At the back of the chapel, Signy heard Cuillin’s words as if each was new-made and meant for her.

“Tremble when I speak of lust! Fornicators, even in thought, will burn for eternity in a lake of fire. And they will be torn apart by ravening beasts as they burn, symbols of the appetites of the body uncontrolled in life.”

Was it Signy’s imagination, or was Cuillin’s glance sweeping the congregation to seek her out? Trembling, she wrapped arms around her belly as the Abbot’s voice dropped. The monks and nuns strained forward to hear what he said.

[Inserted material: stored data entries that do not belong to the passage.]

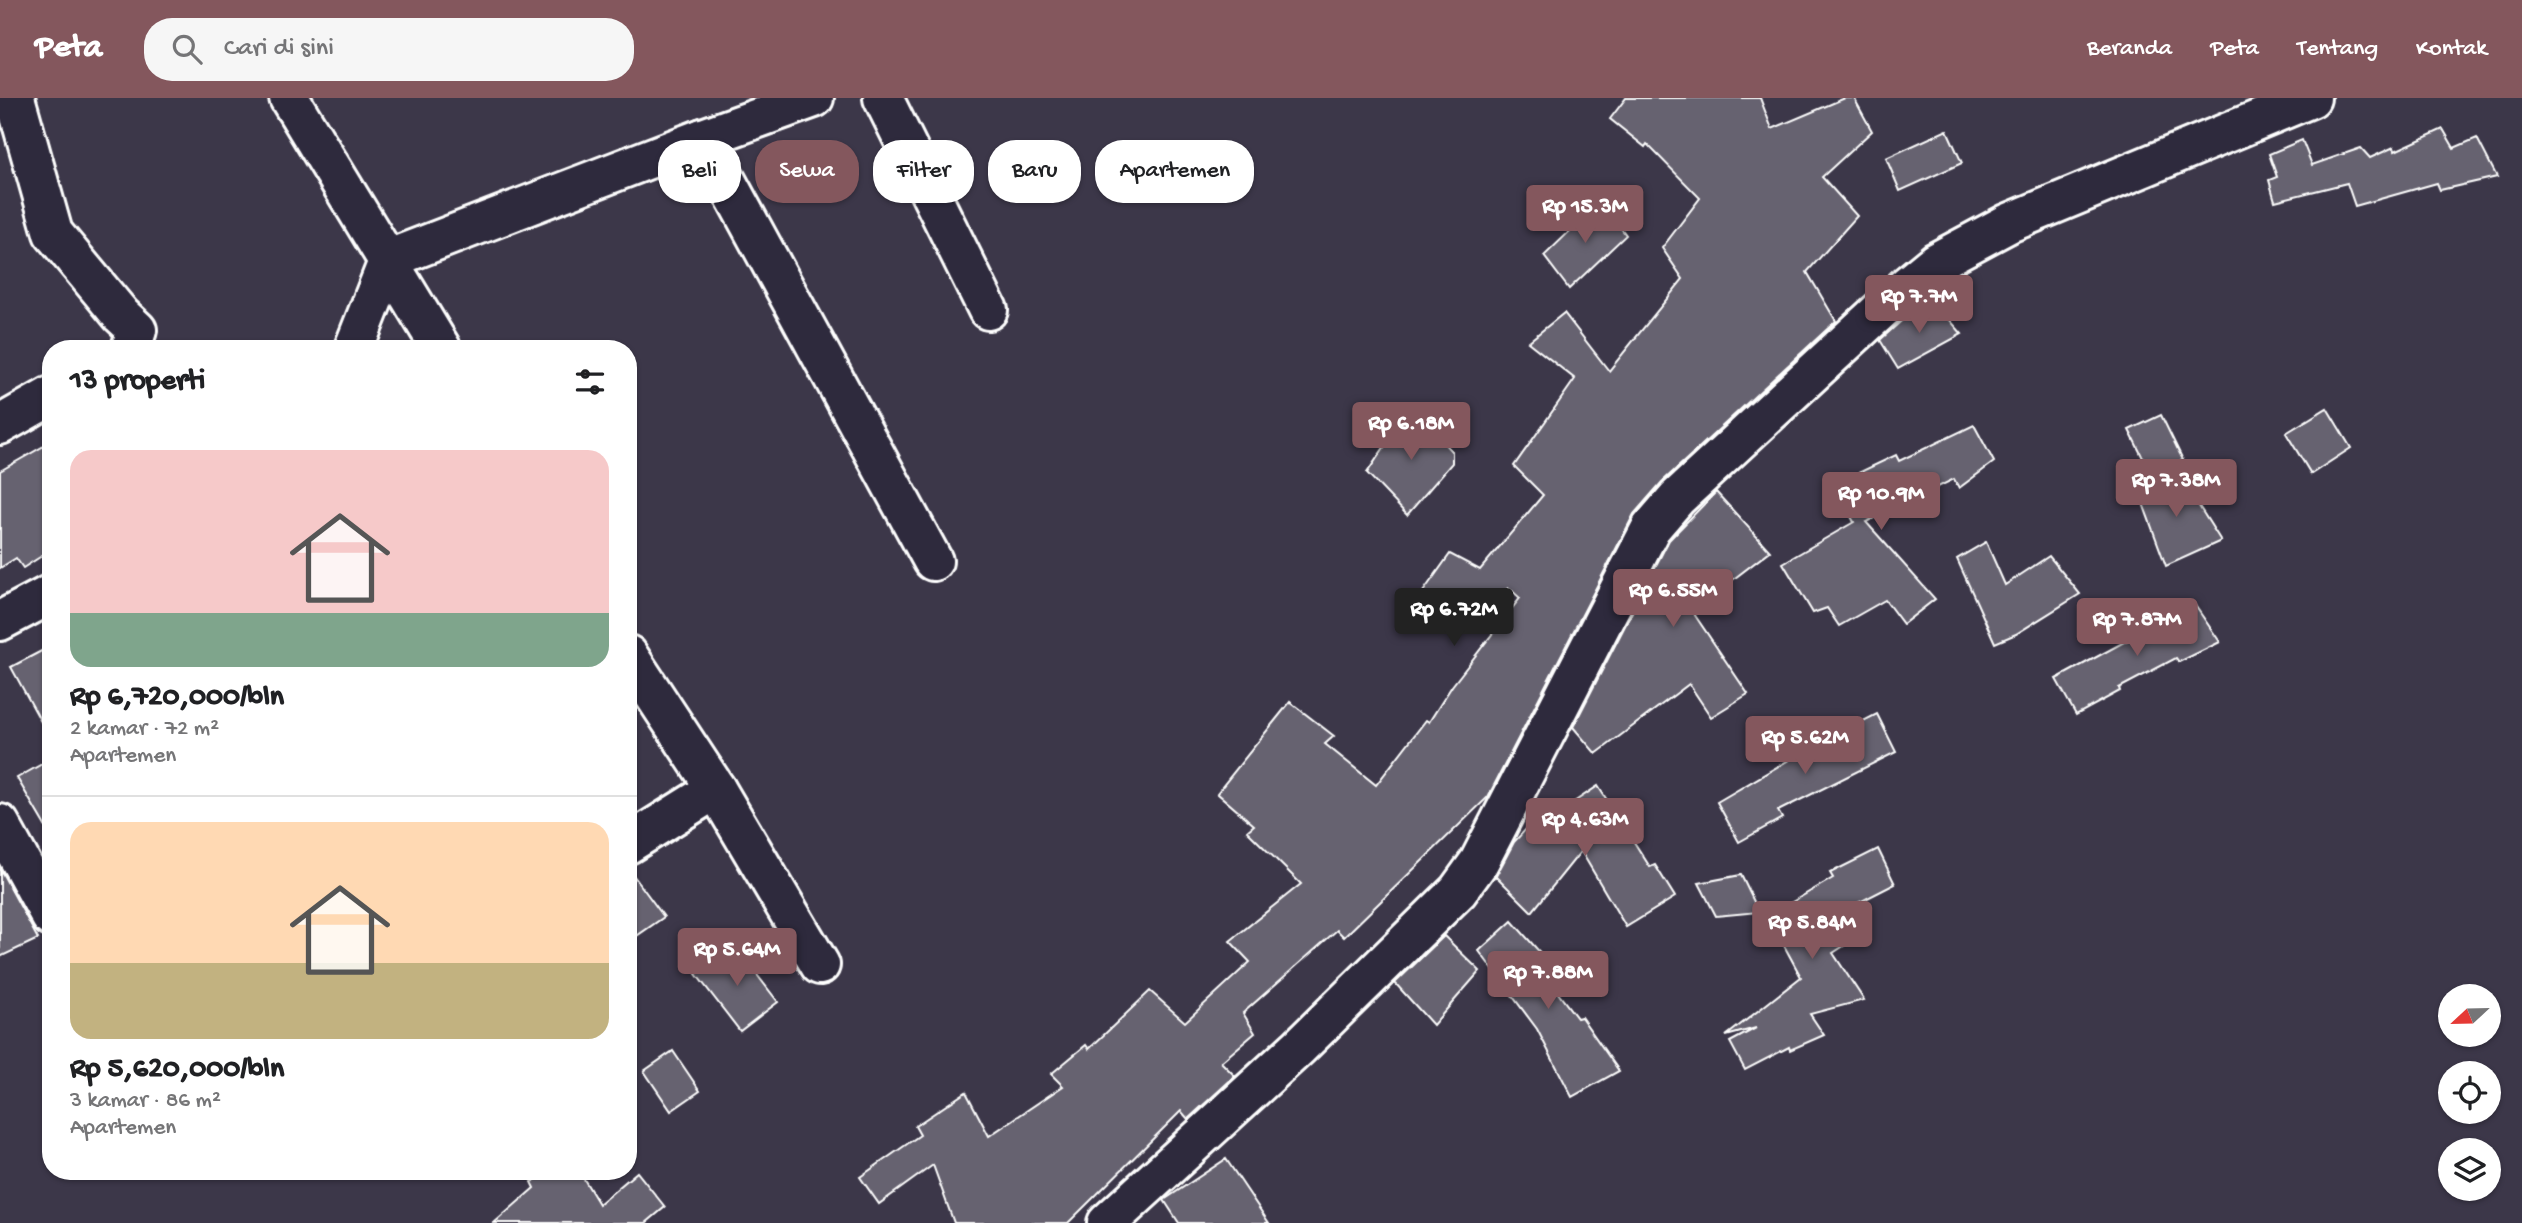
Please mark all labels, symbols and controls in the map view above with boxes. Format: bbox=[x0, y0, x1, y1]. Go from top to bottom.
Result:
search box bbox=[144, 18, 634, 81]
text: Peta bbox=[35, 30, 102, 68]
icon: search bbox=[168, 30, 206, 68]
text: Cari di sini bbox=[224, 34, 334, 65]
text: Beranda bbox=[2087, 35, 2172, 64]
text: Peta bbox=[2210, 35, 2259, 64]
text: Tentang bbox=[2297, 35, 2378, 64]
text: Kontak bbox=[2416, 35, 2487, 64]
chip: Beli bbox=[658, 140, 741, 203]
chip: Sewa bbox=[755, 140, 859, 203]
chip: Filter bbox=[873, 140, 974, 203]
chip: Baru bbox=[988, 140, 1081, 203]
chip: Apartemen bbox=[1095, 140, 1254, 203]
pin: Rp 15.3M bbox=[1513, 186, 1657, 245]
text: Rp 15.3M bbox=[1542, 194, 1628, 221]
pin: Rp 7.7M bbox=[1854, 275, 1984, 335]
text: Rp 7.7M bbox=[1881, 284, 1957, 311]
icon: filters bbox=[571, 363, 609, 401]
text: 13 properti bbox=[70, 365, 205, 400]
pin: Rp 6.18M bbox=[1339, 402, 1483, 462]
text: Rp 6.18M bbox=[1368, 411, 1454, 438]
pin: Rp 7.38M bbox=[2104, 460, 2248, 519]
text: Rp 7.38M bbox=[2132, 468, 2220, 495]
pin: Rp 10.9M bbox=[1809, 472, 1953, 532]
text: Rp 10.9M bbox=[1838, 481, 1924, 508]
icon: home bbox=[277, 495, 403, 621]
pin: Rp 6.55M bbox=[1601, 570, 1745, 629]
text: Rp 6.55M bbox=[1629, 578, 1717, 605]
pin: Rp 6.72M bbox=[1382, 588, 1526, 648]
text: Rp 6.72M bbox=[1411, 597, 1497, 624]
pin: Rp 7.87M bbox=[2065, 598, 2209, 658]
text: Rp 7.87M bbox=[2093, 607, 2181, 634]
text: Rp 6,720,000/bln bbox=[70, 681, 284, 716]
text: 2 kamar · 72 m² bbox=[70, 716, 219, 743]
pin: Rp 5.62M bbox=[1733, 716, 1877, 776]
text: Rp 5.62M bbox=[1761, 725, 1849, 752]
text: Apartemen bbox=[70, 743, 176, 770]
pin: Rp 4.63M bbox=[1513, 798, 1657, 858]
text: Rp 4.63M bbox=[1542, 807, 1628, 834]
icon: home bbox=[277, 867, 403, 993]
pin: Rp 5.84M bbox=[1740, 902, 1884, 961]
text: Rp 5.84M bbox=[1768, 910, 1856, 937]
pin: Rp 5.64M bbox=[665, 928, 809, 988]
text: Rp 5.64M bbox=[694, 937, 780, 964]
pin: Rp 7.88M bbox=[1476, 951, 1620, 1011]
text: Rp 7.88M bbox=[1503, 960, 1593, 987]
north arrow bbox=[2438, 984, 2501, 1046]
map controls bbox=[2438, 984, 2501, 1201]
text: Rp 5,620,000/bln bbox=[70, 1053, 284, 1088]
button: locate bbox=[2438, 1061, 2501, 1124]
text: 3 kamar · 86 m² bbox=[70, 1088, 221, 1115]
text: Apartemen bbox=[70, 1115, 176, 1142]
button: layers bbox=[2438, 1138, 2501, 1201]

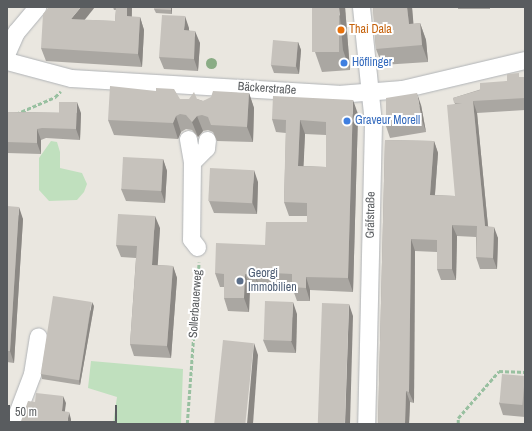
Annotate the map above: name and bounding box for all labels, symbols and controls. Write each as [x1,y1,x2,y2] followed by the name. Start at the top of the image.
[349,23,392,37] place label: Thai Dala
[336,25,346,35] marker: Thai Dala
[352,56,392,70] place label: Höflinger
[339,58,349,68] marker: Höflinger
[237,80,297,98] street label: Bäckerstraße
[355,114,420,128] place label: Graveur Morell
[342,116,352,126] marker: Graveur Morell
[363,191,379,239] street label: Gräfstraße
[248,267,297,295] place label: Georgi Immobilien
[186,269,206,339] street label: Sollerbauerweg
[235,276,245,286] marker: Georgi Immobilien
[10,397,119,423] scale bar
[15,404,37,420] text: 50 m

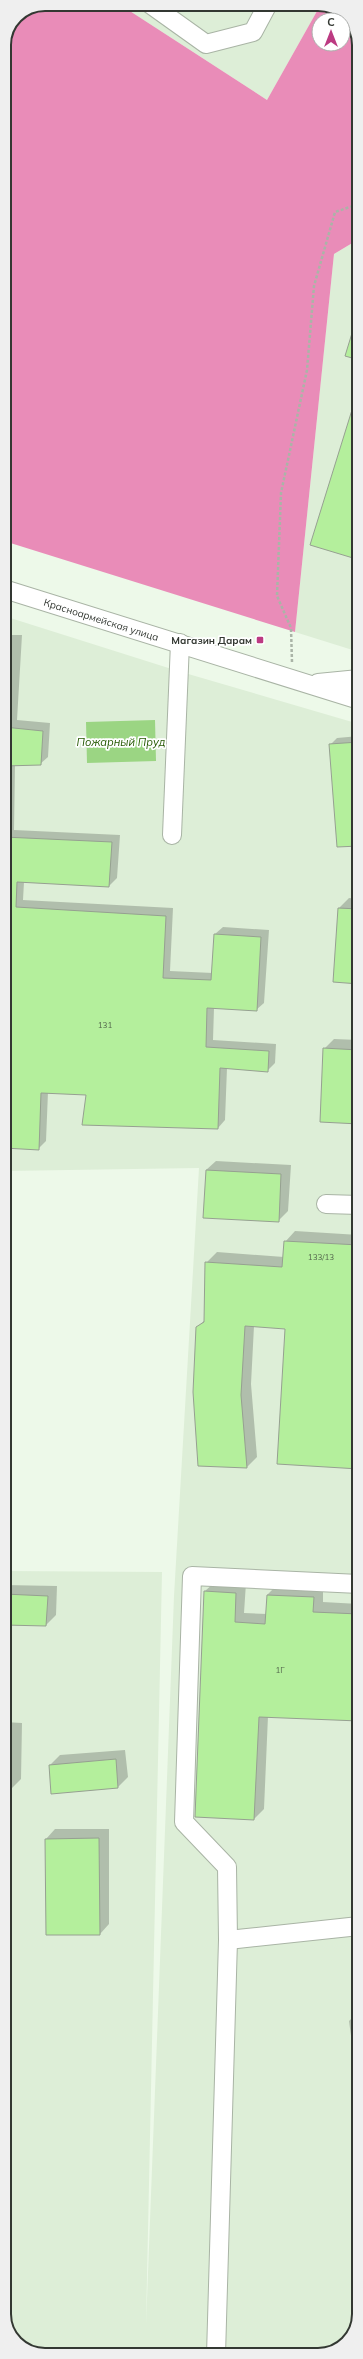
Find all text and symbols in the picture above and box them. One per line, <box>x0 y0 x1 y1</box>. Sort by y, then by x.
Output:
north arrow <box>311 12 351 52</box>
text: С <box>327 15 335 29</box>
street label: Красноармейская улица <box>42 595 161 644</box>
place label: Магазин Дарам <box>171 634 252 647</box>
marker: Магазин Дарам <box>255 635 265 645</box>
water label: Пожарный Пруд <box>77 735 166 749</box>
house number: 131 <box>98 1020 112 1030</box>
house number: 133/13 <box>308 1252 334 1262</box>
house number: 1Г <box>275 1665 285 1675</box>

“Oh, my brothers, oh, my sisters, how little defense we have against such horror. The sin of Eve—offering temptation against the will of God at the bidding of the Evil One—stains us still. And the sin of Adam—helpless against the wiles of that woman, all women—is that he succumbed. Oh, weakness. Oh, abomination! We are all as they were. From this horror, the urgings of our flesh, only the Lord can protect us, strengthen us, preserve our purity of thought and body . . .”

A rigor shook Signy. She could
see
flames and smell flesh as it blackened in the fire, and yet, what dwelled inside her body was
not
sin made flesh. Was it? No! This child had been created in love and by love; it and she were not evil. Bear was not evil.